[ENTRIES SUPPLIED Boundary: Start]
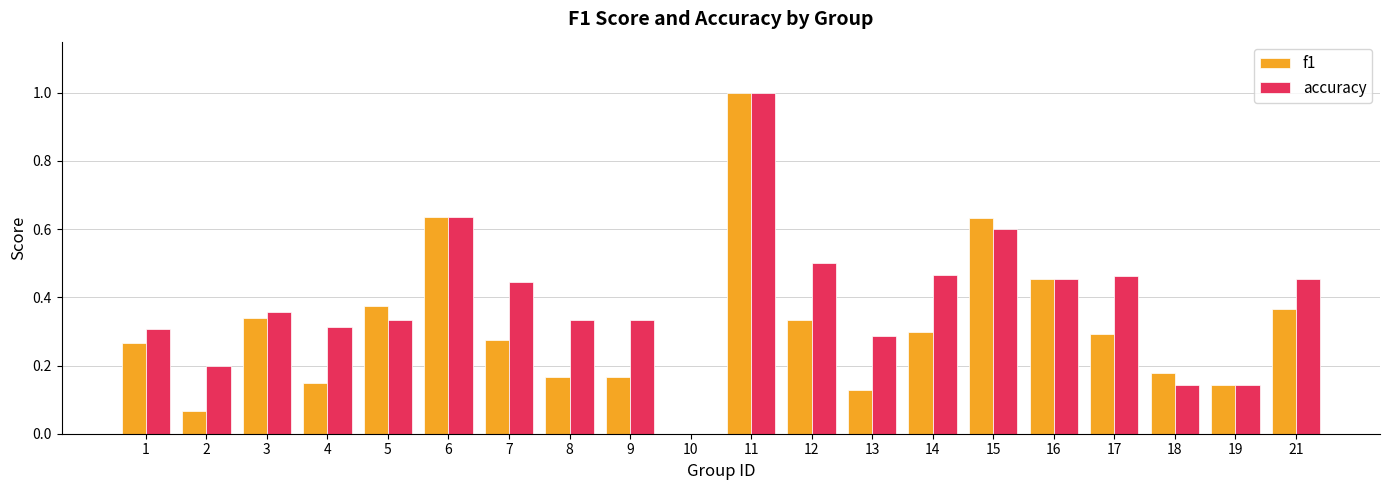

Which series has the largest total across all categories?

accuracy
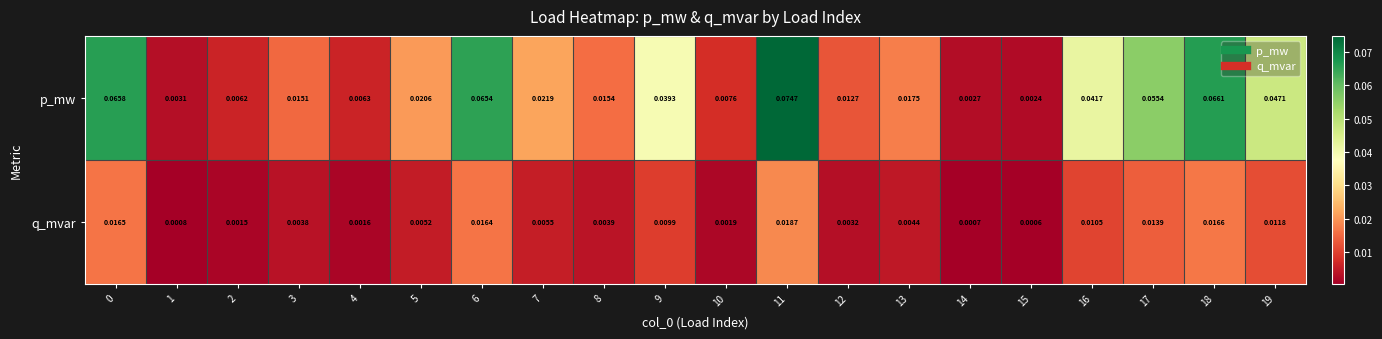

How many categories are shown in the chart?

20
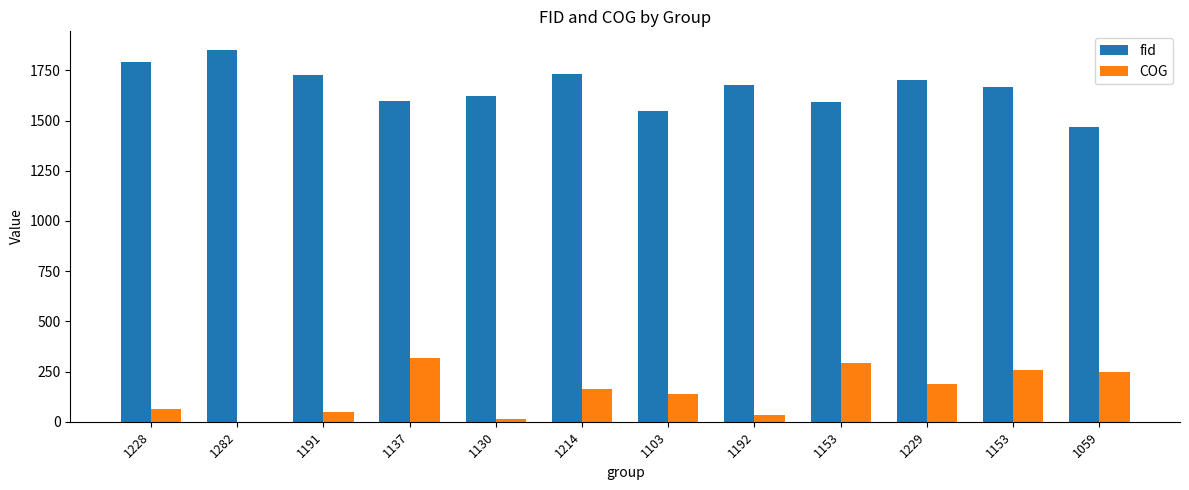

What are all the series names shown in the legend?

fid, COG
[ENTRIES SUPPLIED Boundary: End]
Return every line of text in the data above without any change, leaving out the pictures.

Which series has the largest total across all categories?

accuracy

How many categories are shown in the chart?

20

What are all the series names shown in the legend?

fid, COG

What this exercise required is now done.